• What is needed
Repeat the stretch of the items from their start through the line containing "var sketch = newSketch(context, id", including that line. Leave the pictures out of your answer.

╔══

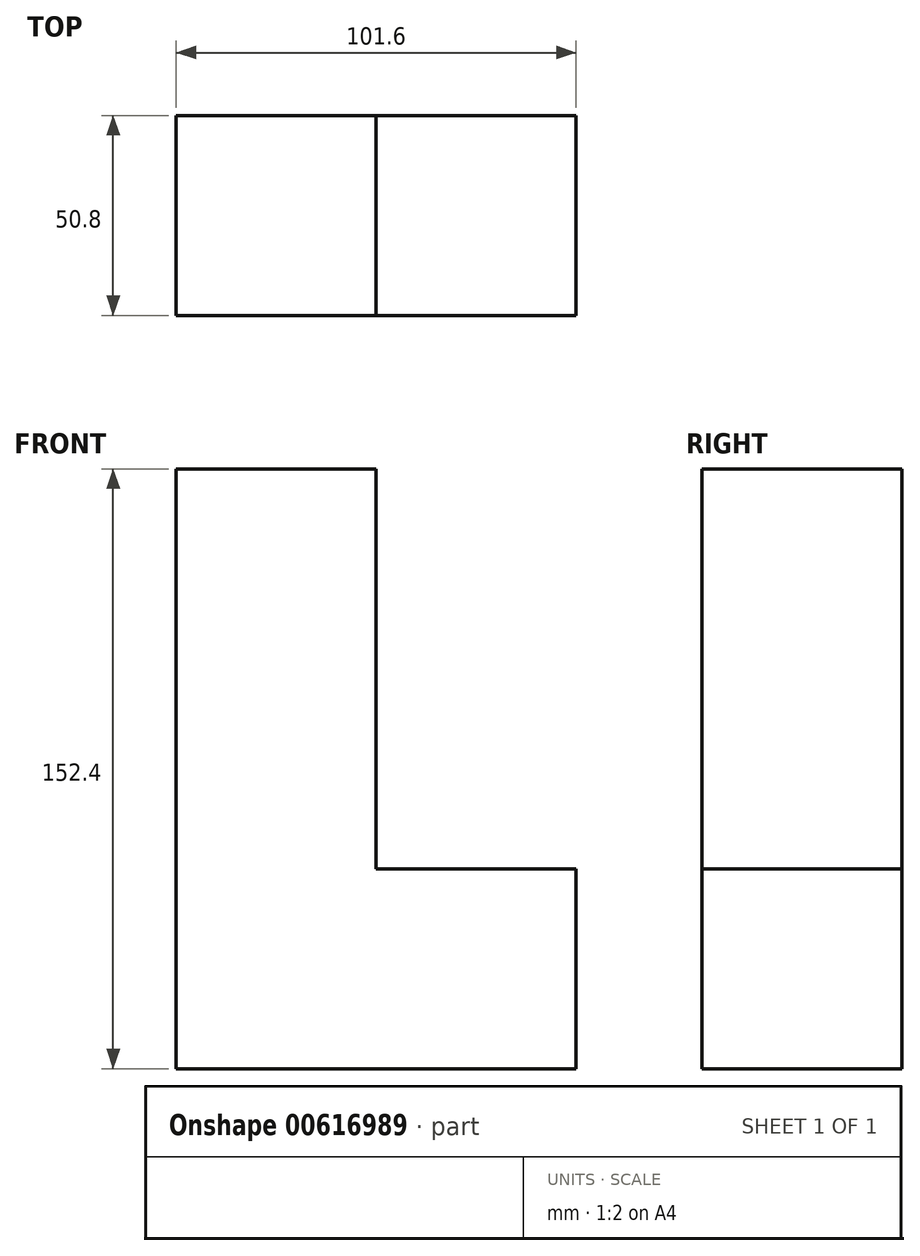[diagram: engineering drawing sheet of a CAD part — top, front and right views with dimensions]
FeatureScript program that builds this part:
annotation { "Feature Type Name" : "Feature", "Feature Type Description" : "" }
export const myFeature = defineFeature(function(context is Context, id is Id, definition is map)
    precondition{}
    {
        {
            var Q0;
            Q0=qCreatedBy(makeId("Front.planeOp"),FACE);
            var sketch = newSketch(context, id + "F0", { "sketchPlane" : qUnion([Q0])});
            skLineSegment(sketch, "E0.bottom", {"start": v(-44.9, -39.84) * mm, "end": v(5.9, -39.84) * mm});
            skLineSegment(sketch, "E0.top", {"start": v(-44.9, 112.56) * mm, "end": v(5.9, 112.56) * mm});
            skLineSegment(sketch, "E0.left", {"start": v(-44.9, -39.84) * mm, "end": v(-44.9, 112.56) * mm});
            skLineSegment(sketch, "E0.right", {"start": v(5.9, -39.84) * mm, "end": v(5.9, 112.56) * mm});
            skPoint(sketch, "E0.middle", {"position": v(-19.5, 36.36) * mm});
            skLineSegment(sketch, "E1.bottom", {"start": v(5.9, -39.84) * mm, "end": v(56.7, -39.84) * mm});
            skLineSegment(sketch, "E1.top", {"start": v(5.9, 10.96) * mm, "end": v(56.7, 10.96) * mm});
            skLineSegment(sketch, "E1.left", {"start": v(5.9, -39.84) * mm, "end": v(5.9, 10.96) * mm});
            skLineSegment(sketch, "E1.right", {"start": v(56.7, -39.84) * mm, "end": v(56.7, 10.96) * mm});
            skPoint(sketch, "E1.middle", {"position": v(31.3, -14.44) * mm});
            skSolve(sketch);
        }
        {
            var Q0;
            Q0 = qSketchRegion(id + "F0", true);
            extrude(context, id + "F1", {"entities" : qUnion([Q0]), "endBound" : BoundingType.SYMMETRIC, "depth" : 50.8 * mm, "offsetDistance" : 25.4 * mm});
        }
    });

╚══

• Output of the exercise
[diagram: engineering drawing sheet of a CAD part — top, front and right views with dimensions]
FeatureScript program that builds this part:
annotation { "Feature Type Name" : "Feature", "Feature Type Description" : "" }
export const myFeature = defineFeature(function(context is Context, id is Id, definition is map)
    precondition{}
    {
        {
            var Q0;
            Q0=qCreatedBy(makeId("Front.planeOp"),FACE);
            var sketch = newSketch(context, id + "F0", { "sketchPlane" : qUnion([Q0])});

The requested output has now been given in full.